Adams addressed about 1,000 people from 19 states and Canada at the Addiction Studies Institute sponsored by the Talbott Hall addiction medicine program of Ohio State University Wexner Medical Center.
The event at the Columbus Convention Center aims to give participants new tools and information that they can immediately put to use, said Brad Lander, clinical director at Talbot Hall.
Adams said that also key is building hope, referring to programs in Rhode Island and West Virginia that have helped lower overdose rates and one in Tennessee that resulted in lower rates of babies born addicted to drugs. Later Thursday, he is to visit the Whitehall Division of Fire to highlight a central Ohio coalition that has made it easier for addicts to seek treatment.
Acknowledging that 2 million Americans are diagnosed with opioid use disorder, and one life lost is to an opioid overdose every 12.5 minutes, Adams said it’s time to also focus on sending a message of hope.
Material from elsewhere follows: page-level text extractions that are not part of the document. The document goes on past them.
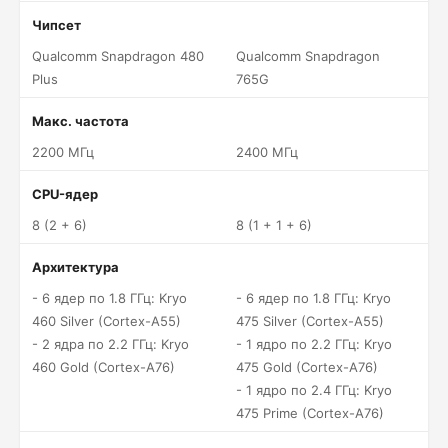
Чипсет
Qualcomm Snapdragon 480
Qualcomm Snapdragon
Plus
765G
Макс. частота
2200 МГц
2400 МГц
CPU-ядер
8 (2 + 6)
8 (1 + 1 + 6)
Архитектура
- 6 ядер по 1.8 ГГц: Kryo
- 6 ядер по 1.8 ГГц: Kryo
460 Silver (Cortex-A55)
475 Silver (Cortex-A55)
- 2 ядра по 2.2 ГГц: Kryo
- 1 ядро по 2.2 ГГц: Kryo
460 Gold (Cortex-A76)
475 Gold (Cortex-A76)
- 1 ядро по 2.4 ГГц: Kryo
475 Prime (Cortex-A76)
“We’ve got to stop beating people over the head with the harrowing statistics because, for any of us, every time we turn on the news we hear about who’s dying,” he said. “We need to hear about who’s living. We need to hear about who’s recovering. We need to hear that recovery is possible.”
Dr. James Allen, a Wexner pulmonary and critical care physician, also had a message of hope as he opened the session, saying that among those gathered were counselors, social workers, physicians, nurse practitioners and physician assistants, psychologists, criminal justice personnel, clergy and educators.
“If the next 24 hours is like any other typical 24 hours in Columbus, Ohio, one to two Columbus natives will die of a drug overdose. Last year 64,000 Americans died of drug overdose. That’s more than the total number of Americans killed in the entire 20 years of the Vietnam War,” Allen told the group.
“But there’s hope. And this year’s Addiction Studies Institute is designed to give you the tools that you need to bring that hope back to your own communities, your organizations and your patients.”